EXERCISE OBJECTIVE:
Please show every line from the entries that carries the word "lines".

EXTRACTED MATERIAL:
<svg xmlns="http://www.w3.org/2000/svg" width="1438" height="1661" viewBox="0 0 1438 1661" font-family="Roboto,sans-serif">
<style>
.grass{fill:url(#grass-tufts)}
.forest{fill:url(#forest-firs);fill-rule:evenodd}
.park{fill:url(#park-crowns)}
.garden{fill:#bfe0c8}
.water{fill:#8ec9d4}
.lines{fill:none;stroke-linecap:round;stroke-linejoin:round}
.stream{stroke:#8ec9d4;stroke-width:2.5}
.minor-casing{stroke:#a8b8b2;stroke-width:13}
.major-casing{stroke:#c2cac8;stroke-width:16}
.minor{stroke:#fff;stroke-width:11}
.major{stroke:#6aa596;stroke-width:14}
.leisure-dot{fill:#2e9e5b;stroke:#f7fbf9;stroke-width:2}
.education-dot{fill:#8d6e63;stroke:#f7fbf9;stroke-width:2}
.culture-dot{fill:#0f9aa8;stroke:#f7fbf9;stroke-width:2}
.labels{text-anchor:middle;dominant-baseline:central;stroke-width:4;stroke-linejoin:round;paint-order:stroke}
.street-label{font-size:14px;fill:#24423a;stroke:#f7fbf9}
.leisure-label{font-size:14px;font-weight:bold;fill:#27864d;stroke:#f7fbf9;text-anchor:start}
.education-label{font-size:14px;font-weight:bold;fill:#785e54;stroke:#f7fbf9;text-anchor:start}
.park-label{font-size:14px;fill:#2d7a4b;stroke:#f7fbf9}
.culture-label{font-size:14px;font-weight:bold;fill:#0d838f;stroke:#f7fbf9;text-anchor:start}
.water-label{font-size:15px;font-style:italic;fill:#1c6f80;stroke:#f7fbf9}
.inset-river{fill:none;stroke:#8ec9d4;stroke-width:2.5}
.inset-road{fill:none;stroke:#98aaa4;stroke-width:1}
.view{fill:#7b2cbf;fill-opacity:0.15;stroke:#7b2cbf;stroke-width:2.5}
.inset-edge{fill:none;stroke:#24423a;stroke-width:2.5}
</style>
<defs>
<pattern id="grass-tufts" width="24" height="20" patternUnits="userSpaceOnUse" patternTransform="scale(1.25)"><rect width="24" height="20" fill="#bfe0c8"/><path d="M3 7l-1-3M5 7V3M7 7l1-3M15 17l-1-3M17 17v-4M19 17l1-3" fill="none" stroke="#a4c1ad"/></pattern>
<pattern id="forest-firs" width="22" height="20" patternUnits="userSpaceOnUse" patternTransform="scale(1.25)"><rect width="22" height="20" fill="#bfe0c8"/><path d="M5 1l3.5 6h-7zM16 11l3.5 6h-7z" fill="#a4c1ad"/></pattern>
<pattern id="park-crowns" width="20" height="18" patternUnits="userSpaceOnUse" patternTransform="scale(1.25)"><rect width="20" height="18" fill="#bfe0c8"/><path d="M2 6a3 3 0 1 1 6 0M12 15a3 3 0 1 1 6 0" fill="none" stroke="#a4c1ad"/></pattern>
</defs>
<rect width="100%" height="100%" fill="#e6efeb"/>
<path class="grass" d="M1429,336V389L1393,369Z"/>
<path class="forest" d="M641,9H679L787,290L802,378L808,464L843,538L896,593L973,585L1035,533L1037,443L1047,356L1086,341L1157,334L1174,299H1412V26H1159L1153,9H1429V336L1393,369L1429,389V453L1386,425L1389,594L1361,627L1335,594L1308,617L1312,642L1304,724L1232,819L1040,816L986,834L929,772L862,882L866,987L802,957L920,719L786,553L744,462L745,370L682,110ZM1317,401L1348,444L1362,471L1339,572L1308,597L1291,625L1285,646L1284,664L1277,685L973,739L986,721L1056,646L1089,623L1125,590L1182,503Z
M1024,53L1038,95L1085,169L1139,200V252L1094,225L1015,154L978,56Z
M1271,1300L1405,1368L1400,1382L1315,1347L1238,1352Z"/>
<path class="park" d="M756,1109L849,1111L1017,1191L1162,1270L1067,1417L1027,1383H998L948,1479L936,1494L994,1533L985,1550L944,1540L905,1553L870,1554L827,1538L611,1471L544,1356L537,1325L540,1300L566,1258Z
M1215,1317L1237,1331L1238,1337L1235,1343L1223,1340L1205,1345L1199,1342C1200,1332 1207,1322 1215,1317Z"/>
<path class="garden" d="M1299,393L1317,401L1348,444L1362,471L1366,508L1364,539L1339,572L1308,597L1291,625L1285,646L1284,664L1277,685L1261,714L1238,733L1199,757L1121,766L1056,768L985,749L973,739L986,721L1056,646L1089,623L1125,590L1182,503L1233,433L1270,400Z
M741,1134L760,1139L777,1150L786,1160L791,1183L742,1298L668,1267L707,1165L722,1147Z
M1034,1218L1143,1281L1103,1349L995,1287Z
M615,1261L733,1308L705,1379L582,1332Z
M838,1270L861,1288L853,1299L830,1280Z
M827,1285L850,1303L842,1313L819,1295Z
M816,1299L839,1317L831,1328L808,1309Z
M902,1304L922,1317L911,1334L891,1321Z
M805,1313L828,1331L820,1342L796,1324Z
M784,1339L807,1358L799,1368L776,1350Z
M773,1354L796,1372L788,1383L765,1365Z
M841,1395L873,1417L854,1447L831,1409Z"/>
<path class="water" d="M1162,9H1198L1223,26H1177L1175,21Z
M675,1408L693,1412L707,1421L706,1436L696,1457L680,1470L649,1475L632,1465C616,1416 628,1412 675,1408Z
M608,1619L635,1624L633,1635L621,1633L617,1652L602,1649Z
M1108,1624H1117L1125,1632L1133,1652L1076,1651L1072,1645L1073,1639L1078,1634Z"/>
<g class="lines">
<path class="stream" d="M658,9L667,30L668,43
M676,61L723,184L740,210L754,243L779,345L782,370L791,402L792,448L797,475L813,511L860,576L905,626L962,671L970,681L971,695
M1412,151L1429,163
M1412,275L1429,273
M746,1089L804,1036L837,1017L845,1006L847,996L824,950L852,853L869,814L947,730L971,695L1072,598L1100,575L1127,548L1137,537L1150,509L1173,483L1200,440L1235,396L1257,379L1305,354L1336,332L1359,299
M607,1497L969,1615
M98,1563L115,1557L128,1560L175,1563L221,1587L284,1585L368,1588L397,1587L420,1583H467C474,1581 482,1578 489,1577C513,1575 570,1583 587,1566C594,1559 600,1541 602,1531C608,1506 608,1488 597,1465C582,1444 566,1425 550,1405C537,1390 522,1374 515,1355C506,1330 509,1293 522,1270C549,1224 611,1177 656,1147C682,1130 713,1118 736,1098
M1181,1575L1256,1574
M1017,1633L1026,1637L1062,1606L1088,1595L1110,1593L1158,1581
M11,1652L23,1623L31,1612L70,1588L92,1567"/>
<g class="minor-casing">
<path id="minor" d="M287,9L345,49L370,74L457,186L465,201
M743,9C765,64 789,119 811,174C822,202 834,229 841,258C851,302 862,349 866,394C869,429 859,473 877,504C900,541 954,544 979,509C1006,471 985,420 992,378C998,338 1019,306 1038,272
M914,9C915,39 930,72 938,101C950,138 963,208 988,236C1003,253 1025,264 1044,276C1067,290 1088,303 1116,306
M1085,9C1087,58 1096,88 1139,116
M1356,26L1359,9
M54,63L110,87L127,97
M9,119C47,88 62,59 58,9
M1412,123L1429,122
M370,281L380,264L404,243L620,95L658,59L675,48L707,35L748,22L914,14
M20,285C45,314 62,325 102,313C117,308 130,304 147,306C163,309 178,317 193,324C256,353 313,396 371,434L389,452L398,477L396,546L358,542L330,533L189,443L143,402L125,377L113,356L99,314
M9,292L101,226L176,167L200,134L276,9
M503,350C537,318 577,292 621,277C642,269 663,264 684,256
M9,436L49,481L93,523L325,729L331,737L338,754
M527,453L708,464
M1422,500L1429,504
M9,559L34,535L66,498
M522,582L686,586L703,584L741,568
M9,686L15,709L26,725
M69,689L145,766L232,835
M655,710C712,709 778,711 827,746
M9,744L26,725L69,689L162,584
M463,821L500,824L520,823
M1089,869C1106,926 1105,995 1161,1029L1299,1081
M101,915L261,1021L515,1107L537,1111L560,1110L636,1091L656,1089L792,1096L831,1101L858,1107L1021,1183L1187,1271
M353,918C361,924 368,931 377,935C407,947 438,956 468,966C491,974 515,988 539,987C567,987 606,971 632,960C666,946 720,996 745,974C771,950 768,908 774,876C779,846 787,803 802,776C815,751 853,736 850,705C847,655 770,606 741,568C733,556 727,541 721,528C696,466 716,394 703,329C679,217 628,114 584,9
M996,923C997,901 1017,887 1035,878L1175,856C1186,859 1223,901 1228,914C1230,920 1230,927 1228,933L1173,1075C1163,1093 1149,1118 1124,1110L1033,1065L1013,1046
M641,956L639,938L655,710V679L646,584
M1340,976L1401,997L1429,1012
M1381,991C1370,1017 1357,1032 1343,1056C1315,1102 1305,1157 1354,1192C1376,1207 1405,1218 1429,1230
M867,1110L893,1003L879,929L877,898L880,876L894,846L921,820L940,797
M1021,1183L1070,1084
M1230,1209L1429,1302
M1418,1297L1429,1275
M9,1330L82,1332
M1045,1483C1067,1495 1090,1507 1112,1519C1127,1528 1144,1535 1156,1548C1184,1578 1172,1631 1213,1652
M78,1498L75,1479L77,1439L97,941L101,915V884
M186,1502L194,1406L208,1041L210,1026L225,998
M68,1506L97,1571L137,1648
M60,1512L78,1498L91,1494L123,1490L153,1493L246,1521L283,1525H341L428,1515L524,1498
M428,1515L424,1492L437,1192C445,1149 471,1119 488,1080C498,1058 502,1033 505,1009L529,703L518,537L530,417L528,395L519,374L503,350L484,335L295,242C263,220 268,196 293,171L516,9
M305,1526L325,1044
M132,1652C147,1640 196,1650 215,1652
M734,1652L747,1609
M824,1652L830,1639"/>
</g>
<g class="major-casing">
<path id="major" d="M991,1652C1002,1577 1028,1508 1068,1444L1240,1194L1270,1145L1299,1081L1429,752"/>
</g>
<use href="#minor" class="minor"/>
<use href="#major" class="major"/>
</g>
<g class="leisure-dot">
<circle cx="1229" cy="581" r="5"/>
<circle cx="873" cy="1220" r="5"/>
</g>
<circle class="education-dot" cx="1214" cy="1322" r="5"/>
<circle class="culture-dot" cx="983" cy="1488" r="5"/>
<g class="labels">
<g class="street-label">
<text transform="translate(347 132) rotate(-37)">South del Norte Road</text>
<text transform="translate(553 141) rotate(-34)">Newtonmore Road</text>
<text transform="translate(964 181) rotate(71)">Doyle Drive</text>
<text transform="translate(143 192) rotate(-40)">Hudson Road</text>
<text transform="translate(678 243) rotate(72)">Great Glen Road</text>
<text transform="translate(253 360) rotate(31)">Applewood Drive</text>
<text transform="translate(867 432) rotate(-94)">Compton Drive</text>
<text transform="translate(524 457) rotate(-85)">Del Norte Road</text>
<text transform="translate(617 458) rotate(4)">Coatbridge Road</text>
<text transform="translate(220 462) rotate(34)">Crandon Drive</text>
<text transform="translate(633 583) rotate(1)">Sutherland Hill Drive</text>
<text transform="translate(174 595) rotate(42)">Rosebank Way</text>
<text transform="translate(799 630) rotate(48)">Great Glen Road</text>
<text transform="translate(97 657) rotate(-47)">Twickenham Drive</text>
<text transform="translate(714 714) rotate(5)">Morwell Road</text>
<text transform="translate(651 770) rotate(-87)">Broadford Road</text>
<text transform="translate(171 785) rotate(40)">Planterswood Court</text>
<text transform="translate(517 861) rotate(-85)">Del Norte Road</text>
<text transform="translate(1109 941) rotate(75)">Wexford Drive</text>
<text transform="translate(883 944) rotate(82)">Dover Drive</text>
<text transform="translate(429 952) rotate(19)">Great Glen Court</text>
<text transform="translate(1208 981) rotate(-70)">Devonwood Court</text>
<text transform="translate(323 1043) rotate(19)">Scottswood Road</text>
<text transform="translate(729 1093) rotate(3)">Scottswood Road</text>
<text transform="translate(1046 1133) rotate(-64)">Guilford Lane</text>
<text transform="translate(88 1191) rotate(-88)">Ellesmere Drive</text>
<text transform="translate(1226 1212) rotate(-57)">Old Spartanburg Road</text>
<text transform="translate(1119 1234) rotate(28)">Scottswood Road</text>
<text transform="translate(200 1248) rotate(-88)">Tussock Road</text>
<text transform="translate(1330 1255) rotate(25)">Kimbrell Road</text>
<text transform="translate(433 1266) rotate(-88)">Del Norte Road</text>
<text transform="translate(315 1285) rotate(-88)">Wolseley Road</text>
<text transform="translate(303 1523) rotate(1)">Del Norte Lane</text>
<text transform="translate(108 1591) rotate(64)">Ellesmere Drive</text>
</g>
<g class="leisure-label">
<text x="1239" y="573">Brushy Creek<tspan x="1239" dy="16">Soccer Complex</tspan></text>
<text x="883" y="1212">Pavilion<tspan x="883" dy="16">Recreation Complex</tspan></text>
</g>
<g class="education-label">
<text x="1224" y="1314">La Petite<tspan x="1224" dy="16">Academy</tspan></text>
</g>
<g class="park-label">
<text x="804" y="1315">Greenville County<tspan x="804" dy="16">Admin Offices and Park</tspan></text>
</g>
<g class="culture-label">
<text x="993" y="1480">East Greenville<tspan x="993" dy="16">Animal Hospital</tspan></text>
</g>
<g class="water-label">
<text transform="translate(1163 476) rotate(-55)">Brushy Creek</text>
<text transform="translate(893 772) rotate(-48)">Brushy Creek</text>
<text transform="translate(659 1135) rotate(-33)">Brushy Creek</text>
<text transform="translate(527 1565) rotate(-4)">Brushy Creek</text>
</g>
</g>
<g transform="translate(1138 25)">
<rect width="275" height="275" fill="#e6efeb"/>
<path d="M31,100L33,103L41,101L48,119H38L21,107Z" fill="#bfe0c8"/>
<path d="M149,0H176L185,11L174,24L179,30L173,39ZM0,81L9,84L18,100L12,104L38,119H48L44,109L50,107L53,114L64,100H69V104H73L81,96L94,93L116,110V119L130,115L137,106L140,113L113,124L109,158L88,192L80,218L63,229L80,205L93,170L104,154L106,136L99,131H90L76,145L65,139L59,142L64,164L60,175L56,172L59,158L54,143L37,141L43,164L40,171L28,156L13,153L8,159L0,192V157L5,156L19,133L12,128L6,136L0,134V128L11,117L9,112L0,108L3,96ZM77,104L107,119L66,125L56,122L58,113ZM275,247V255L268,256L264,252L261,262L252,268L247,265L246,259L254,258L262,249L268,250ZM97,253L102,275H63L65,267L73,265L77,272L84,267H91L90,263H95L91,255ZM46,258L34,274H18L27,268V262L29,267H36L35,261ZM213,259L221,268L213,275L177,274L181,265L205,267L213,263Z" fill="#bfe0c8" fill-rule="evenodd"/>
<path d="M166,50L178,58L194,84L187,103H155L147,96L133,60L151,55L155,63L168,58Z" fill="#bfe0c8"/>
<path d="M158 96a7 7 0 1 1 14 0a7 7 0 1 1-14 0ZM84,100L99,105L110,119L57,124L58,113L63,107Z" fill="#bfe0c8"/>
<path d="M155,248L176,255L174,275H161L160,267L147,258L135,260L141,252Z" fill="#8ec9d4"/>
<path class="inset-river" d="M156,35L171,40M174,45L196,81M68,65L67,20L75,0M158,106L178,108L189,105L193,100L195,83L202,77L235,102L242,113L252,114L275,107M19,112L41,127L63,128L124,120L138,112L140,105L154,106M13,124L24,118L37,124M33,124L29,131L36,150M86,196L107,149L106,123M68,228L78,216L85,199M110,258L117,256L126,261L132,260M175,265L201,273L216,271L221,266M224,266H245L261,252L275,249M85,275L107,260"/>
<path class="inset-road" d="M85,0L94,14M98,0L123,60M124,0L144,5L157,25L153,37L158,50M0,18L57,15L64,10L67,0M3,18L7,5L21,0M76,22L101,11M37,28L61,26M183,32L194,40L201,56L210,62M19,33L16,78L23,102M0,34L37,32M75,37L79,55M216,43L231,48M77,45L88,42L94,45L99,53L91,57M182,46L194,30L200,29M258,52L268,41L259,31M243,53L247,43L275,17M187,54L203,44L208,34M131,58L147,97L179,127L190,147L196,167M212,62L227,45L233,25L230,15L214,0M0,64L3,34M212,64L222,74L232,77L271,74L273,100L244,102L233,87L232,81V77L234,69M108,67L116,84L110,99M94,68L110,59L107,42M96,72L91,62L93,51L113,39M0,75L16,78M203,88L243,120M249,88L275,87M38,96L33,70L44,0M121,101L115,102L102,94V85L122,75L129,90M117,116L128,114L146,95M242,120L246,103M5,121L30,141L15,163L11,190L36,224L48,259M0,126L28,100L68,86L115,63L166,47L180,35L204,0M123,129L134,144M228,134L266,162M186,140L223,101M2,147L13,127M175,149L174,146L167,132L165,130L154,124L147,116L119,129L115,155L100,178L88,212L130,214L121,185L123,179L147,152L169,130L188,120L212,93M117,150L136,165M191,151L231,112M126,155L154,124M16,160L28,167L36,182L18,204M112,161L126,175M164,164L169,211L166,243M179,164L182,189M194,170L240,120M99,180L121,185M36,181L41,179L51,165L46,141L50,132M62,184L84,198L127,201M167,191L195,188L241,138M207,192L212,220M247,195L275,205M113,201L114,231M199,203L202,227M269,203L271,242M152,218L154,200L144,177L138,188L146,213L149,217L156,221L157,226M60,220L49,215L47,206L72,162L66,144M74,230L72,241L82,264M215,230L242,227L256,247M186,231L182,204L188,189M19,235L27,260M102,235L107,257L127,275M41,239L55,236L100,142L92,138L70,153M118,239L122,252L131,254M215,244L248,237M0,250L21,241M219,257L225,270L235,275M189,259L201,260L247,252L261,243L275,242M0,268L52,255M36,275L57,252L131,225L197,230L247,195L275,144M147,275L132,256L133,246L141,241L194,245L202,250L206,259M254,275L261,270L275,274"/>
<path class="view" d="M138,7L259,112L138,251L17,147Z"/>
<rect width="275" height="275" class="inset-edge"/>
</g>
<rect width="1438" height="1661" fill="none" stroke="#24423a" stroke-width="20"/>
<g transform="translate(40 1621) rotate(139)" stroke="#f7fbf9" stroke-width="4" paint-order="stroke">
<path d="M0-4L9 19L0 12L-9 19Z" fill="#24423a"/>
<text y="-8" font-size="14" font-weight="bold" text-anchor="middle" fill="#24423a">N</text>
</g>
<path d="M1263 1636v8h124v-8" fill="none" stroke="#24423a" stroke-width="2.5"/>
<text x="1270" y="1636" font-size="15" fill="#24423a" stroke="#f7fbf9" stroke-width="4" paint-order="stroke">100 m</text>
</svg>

SOLUTION TO THIS TASK:
.lines{fill:none;stroke-linecap:round;stroke-linejoin:round}
<g class="lines">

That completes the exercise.